2) Ferrovias: o programa se opõe à
construção da Ferrogrão (entre Sinop e Miritituba), pelo suposto baixo
custo-benefício, além de citar Fiol (na Bahia) e a Transnordestina como
projetos de “qualidade duvidosa”. A Lei 14.273/21, que viabiliza novas
ferrovias por meio do sistema de autorizações, precisa agora de uma
regulamentação para dirimir dúvidas relacionadas à convivência com o regime de
concessões. Também convém assegurar que as autorizações não sejam uma opção a
custo zero e sem prazo de execução - o caso das “ferrovias de papel”.
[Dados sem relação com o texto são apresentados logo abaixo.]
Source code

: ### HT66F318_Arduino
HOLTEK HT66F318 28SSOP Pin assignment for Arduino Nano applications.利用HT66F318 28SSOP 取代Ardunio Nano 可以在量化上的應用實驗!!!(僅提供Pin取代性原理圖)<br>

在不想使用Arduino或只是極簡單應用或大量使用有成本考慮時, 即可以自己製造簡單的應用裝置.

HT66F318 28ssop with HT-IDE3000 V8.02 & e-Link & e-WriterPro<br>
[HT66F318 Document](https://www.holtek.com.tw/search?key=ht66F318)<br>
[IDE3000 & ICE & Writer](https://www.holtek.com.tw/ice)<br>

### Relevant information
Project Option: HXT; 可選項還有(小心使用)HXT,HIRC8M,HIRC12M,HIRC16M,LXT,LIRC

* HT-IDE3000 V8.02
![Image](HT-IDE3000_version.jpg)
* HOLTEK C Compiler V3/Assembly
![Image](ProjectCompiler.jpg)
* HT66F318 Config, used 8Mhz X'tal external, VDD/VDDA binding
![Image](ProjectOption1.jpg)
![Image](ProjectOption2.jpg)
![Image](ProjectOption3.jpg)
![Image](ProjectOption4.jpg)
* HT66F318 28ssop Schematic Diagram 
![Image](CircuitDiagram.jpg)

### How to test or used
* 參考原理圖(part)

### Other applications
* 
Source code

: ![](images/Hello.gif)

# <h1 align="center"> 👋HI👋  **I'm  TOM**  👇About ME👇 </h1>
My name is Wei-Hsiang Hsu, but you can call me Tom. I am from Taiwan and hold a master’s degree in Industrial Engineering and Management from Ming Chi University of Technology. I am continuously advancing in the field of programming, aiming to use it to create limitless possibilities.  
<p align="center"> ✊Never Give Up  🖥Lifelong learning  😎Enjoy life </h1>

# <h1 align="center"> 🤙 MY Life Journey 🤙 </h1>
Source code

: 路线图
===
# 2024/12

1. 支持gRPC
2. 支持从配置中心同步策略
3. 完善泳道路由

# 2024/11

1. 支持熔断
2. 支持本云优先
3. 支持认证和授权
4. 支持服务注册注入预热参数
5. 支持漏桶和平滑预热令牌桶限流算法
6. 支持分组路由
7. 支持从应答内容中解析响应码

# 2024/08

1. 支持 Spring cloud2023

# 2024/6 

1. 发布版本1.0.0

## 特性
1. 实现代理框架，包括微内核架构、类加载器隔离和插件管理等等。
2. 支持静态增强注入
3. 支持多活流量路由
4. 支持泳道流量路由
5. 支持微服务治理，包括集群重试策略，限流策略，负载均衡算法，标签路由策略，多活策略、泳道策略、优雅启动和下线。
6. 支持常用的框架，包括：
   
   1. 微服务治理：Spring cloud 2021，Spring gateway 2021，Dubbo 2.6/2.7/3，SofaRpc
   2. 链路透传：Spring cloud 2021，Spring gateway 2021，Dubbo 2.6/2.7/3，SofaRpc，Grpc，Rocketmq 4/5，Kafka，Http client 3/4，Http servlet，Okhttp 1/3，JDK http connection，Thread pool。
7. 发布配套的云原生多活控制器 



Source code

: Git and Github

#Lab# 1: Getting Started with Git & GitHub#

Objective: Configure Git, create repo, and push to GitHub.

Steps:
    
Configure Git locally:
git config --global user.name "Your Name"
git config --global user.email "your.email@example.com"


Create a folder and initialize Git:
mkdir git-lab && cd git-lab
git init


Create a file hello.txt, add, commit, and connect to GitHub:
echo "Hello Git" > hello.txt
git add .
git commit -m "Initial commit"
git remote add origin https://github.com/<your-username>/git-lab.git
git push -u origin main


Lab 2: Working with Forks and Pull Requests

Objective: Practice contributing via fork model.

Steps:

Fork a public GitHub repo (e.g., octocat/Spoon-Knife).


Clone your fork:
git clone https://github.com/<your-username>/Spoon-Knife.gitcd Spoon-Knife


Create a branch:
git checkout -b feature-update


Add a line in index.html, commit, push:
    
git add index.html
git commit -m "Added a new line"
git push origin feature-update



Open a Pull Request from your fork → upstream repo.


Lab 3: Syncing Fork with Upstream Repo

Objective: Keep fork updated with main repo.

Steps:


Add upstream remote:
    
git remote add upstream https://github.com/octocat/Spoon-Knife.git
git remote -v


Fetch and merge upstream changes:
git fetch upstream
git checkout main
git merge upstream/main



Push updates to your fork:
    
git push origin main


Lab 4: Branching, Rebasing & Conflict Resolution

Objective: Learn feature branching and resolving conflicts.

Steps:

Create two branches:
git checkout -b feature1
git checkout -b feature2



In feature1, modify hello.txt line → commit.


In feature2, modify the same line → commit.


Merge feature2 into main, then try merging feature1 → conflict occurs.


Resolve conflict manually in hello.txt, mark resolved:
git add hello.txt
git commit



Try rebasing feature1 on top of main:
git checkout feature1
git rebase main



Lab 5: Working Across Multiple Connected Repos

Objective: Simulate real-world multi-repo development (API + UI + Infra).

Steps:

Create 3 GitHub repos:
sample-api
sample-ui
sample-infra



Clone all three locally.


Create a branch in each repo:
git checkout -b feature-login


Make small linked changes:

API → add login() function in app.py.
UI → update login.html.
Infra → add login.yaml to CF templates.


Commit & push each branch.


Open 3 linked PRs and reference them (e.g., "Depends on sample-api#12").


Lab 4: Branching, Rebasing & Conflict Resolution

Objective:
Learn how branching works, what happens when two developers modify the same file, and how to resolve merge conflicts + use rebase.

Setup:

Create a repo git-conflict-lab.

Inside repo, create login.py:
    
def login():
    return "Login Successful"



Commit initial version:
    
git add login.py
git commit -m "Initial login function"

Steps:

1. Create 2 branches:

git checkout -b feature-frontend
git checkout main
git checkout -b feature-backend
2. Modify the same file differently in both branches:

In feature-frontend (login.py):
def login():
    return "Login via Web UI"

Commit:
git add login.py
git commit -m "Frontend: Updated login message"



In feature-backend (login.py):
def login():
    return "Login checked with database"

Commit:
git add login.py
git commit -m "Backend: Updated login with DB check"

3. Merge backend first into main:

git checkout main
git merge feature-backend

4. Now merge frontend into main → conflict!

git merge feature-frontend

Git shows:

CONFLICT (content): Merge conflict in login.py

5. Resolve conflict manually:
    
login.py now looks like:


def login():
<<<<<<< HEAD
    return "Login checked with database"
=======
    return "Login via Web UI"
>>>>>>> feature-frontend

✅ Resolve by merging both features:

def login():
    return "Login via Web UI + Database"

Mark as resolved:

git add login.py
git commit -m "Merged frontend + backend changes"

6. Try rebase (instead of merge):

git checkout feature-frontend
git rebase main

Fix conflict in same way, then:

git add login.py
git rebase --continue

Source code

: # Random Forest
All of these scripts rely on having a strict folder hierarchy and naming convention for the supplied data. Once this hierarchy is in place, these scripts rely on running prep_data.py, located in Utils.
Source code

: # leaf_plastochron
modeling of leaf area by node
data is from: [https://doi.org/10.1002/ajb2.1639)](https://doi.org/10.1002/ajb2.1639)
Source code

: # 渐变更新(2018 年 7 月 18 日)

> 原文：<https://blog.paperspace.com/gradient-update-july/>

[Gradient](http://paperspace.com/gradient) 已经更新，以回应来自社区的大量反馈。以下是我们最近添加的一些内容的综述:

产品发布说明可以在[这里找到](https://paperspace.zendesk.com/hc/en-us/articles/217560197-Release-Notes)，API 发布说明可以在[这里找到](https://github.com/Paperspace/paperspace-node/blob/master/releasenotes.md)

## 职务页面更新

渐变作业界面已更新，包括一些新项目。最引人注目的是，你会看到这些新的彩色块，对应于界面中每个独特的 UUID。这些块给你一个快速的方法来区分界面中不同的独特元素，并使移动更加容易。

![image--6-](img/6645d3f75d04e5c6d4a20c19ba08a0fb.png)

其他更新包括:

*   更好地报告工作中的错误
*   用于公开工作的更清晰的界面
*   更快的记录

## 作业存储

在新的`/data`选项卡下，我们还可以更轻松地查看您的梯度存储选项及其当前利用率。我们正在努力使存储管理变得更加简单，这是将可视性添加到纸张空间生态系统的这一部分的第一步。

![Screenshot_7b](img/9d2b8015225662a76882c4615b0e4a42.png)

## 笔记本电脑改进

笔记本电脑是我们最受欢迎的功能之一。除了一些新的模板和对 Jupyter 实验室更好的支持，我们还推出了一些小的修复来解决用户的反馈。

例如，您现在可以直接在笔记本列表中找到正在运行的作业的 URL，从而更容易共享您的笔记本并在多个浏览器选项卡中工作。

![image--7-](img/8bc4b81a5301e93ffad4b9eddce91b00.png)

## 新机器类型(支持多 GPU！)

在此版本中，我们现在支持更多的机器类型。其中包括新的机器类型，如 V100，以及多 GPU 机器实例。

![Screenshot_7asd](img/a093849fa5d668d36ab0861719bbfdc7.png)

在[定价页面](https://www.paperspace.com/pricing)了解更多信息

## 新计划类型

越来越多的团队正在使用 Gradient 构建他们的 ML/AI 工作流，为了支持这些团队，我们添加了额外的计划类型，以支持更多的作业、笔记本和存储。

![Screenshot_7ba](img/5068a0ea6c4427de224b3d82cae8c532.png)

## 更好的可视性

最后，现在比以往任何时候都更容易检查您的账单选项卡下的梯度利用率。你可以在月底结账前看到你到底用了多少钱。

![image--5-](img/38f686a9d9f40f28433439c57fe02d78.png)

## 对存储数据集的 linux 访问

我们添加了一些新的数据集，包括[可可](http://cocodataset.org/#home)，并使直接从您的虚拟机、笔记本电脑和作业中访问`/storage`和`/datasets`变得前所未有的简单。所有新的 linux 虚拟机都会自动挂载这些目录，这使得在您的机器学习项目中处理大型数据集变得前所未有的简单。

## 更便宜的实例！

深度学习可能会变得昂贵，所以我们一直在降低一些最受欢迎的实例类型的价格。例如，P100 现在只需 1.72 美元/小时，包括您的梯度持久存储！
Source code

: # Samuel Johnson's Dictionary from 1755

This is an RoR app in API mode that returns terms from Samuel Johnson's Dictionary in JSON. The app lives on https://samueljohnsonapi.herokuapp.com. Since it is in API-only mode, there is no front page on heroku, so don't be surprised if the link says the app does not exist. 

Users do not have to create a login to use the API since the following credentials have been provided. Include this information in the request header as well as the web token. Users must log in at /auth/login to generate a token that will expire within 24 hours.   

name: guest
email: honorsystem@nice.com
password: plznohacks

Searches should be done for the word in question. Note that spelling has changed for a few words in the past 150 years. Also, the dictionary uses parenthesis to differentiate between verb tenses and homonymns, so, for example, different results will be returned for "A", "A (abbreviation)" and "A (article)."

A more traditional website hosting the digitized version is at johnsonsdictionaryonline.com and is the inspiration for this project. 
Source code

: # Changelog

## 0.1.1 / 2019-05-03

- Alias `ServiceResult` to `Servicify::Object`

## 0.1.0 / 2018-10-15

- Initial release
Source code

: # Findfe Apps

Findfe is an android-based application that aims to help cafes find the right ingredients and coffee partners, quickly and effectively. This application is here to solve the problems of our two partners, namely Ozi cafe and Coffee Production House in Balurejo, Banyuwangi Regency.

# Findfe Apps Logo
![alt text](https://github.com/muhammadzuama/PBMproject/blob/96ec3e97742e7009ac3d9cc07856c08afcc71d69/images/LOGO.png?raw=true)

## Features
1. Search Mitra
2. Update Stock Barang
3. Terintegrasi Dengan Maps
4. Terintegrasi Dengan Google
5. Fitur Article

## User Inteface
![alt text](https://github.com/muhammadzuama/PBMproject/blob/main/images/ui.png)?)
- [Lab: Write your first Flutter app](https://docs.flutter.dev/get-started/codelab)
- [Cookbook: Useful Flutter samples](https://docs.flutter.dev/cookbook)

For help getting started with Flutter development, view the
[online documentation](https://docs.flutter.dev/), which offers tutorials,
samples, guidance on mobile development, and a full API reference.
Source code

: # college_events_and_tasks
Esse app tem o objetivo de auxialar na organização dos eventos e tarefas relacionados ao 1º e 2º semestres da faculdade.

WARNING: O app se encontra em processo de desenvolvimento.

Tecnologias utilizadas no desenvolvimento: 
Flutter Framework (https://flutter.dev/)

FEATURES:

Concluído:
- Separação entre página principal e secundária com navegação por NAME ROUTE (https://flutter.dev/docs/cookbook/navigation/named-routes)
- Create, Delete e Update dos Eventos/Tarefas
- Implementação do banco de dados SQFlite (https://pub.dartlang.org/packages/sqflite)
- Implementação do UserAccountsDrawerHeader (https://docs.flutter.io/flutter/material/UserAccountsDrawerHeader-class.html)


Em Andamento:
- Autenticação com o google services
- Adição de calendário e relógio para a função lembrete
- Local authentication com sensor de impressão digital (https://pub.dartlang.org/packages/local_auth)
3) Portos: dar continuidade a políticas de
arrendamentos, em especial de terminais de granéis e contêineres, levando em
conta riscos associados à verticalização do setor, com os armadores (empresas
de navegação) operando terminais próprios. No primeiro biênio, priorizar avanço
na privatização de companhias Docas: Santos, Rio de Janeiro, Salvador, Rio
Grande do Norte, Salvador, Itajaí. Com isso, pode haver ganhos de eficiência e
redução de custos logísticos.
4) Aeroportos: garantir, em bases
competitivas, a 8ª rodada de concessões com a oferta conjunta do Galeão e de
Santos Dumont (RJ). Reavaliar, com cuidado, a possibilidade de que novos
aeroportos construídos por autorização - hoje restritos à aviação executiva -
recebam voos regulares. Isso pode provocar insegurança jurídica para os donos
de concessões.
5) Mobilidade urbana: em geral, seus custos
superam a capacidade de pagamento dos usuários. Portanto, é necessário apoio
financeiro do Estado - União, Estados e municípios - para haver expansão de
trens e metrôs. Deve-se acelerar um novo marco legal, tendo como base o PL
3.278/21, que aborda questões como política tarifária, parâmetros de desempenho
nos serviços, reequilíbrio econômico das concessões, autoridades metropolitanas
de transporte. É preciso definir uma política de financiamento do setor com
remuneração pelos serviços prestados ou disponíveis, não só pelo valor da
tarifa (insuficiente).
6) Saneamento: a lei de 2020 contribuiu com
avanços como metas de universalização, fim dos contratos de programa (sem
licitação), criação dos blocos regionais, papel mais ativo da ANA na regulação
do setor. Mas o ritmo atual de investimentos (R$ 19 bilhões por ano) segue
muito aquém do almejado à universalização dos serviços até 2033 (cerca de R$ 80
bilhões anuais). O compromisso é reforçar, com os entes federados, o desenho
dos blocos. Estruturar PPPs para aterros sanitários, retomar o programa de
cisternas em zonas rurais e estimular a reciclagem.